Article published on Moneycontrol on 30 March 2017. Please click here for the link
In India, the initiation of the committee process was expected to make policy rate decisions more scientific, more debated and bias-free.
Before the formation of the Monetary Policy Committee (MPC), the RBI policy rate formulation used to be a one-man decision, that of the Governor. There was a Technical Advisory Committee (TAC) meeting held before the Policy Review meeting, but the advice of the TAC was not binding on the Governor. Globally, most central banks take decision through the committee process. In a study conducted by Mahadeva and Sterne in 2001 found that of the 94 central banks in their sample, 79 take decisions in a committee.
In India, the initiation of the committee process was expected to make policy rate decisions more scientific, more debated and bias-free. The conceptualization of the committee process was done by the Government during the tenure of Dr Raghuram Rajan. He supported the committee process, stating the benefits: (a) multiple heads are better than one (b) it takes the pressure off one individual and (c) scope for mistakes is that much lower. The implementation of the MPC happened immediately after the tenure of Dr Rajan; the Policy Review meeting held on 4 Oct 2016 was the first ‘committee’ meeting. It is a 6-person committee, comprising 3 persons from the RBI (including the Governor) and 3 external economists nominated by the Government.
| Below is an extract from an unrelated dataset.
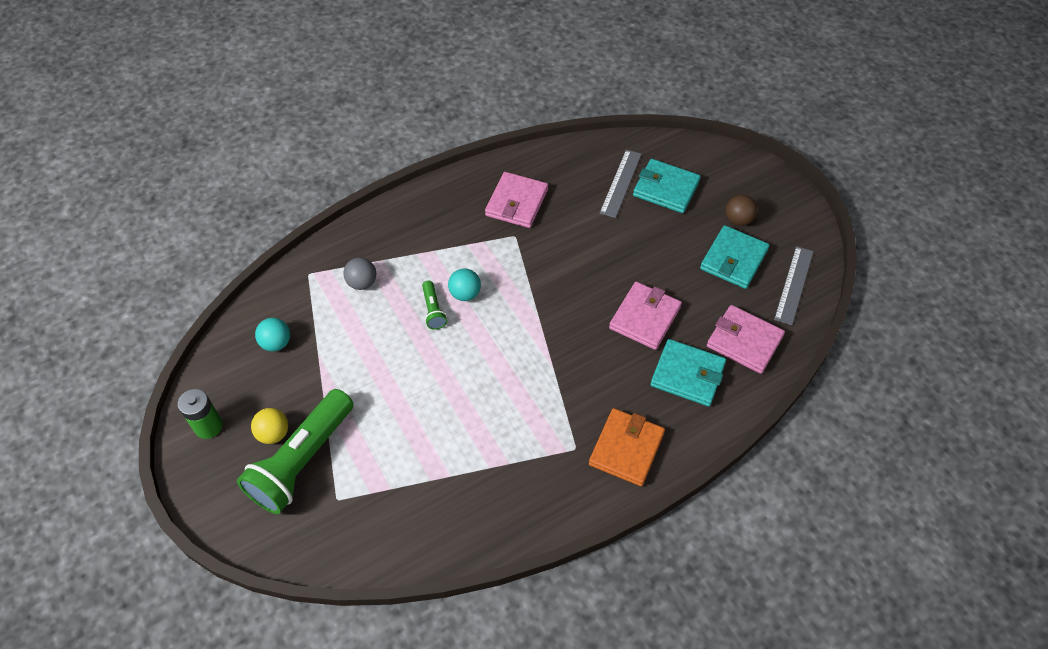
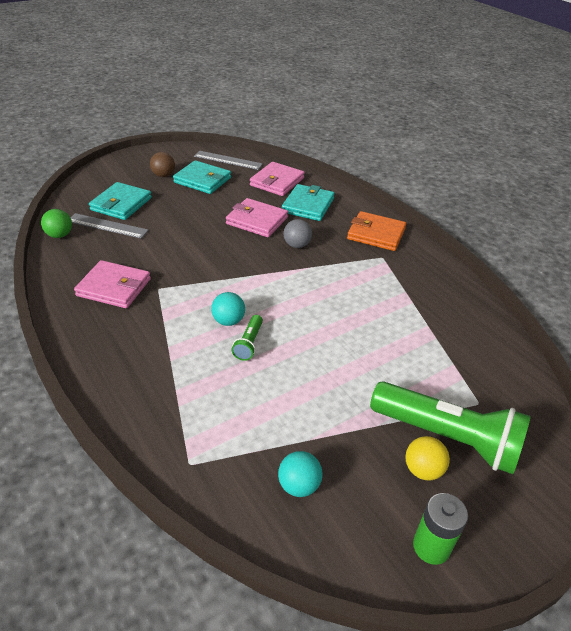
camera: 95 degrees left, 15 degrees down
(362, 283) = (208, 406): grey ball -> grey ball (297, 245)
(433, 310) = (249, 343): green flashlight -> green flashlight turned 120 degrees clockwise
(600, 149) = (59, 235): none -> green ball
However, the way the committee has functioned so far has not been upto expectations of market participants. There have been three committee meetings so far, and in all the three meetings, voting has been 6-0 in favour of the decision taken. While there is nothing wrong in unanimity, the point of debate is that we are not in a phase of secular uptrend or secular downtrend of interest rates. Complete unanimity implies a lack of healthy difference of opinion, expected during a juncture of change from ‘accommodative’ to ‘neutral’ policy stance, that too in a situation of after-effect of demonetization and inflation being broadly within target. The rationale given by the committee members for the decision taken, as published in the Minutes and stated during the post-meeting media interactions, at times does not give a solid argument in favour of the decision.
What, then, is the solution? The committee should be maintained, but the process should be strengthened. To address the confusion in the market about the future outlook of the MPC, we should have a system of projected signal interest rates. The projections would not be binding on the RBI and would be subject to change along with change in economic variables.
To draw a parallel, in the US, the Fed FOMC issues a policy statement following each regular meeting that summarizes the Committee's economic outlook and the policy decision at that meeting. The US Fed schedules eight meetings per year. In four of these meetings, participants submit individual economic projections in conjunction with four FOMC meetings. A compilation and summary of these projections (without attribution) is circulated to participants, and a detailed summary of the economic projections (the Summary of Economic Projections, or "SEP") is included as an addendum to the minutes that are released three weeks after the meeting. The SEP is popularly known as the ‘dot plot’ because the projections are shown as dots in a graph.
The US Fed gives projections on GDP growth, unemployment and inflations. We also have a similar system: the RBI shows a ‘fan chart’ on projections of GDP and inflation. What we do not have is projections on interest rates, in lines of the SEP or ‘dot plot’. What we need to have is the projection of interest rates, namely the signal repo rate of the RBI, of the six committee members. The publication of the projections may be without attribution to the individual members, as it would make them more comfortable.
The benefit of this move will be that currently, market participants glean through the projections on GDP and inflation, and statements of the individual committee members on the rationale of the decision taken, to gauge the rate outlook. However, there are communication gaps on the future outlook of the committee - what they have in mind and the way it is perceived by the market. The rate projection (dot plot) will make it more objective, doing away with the uncertainties of interpretation of the published language.
The author is an independent financial advisor.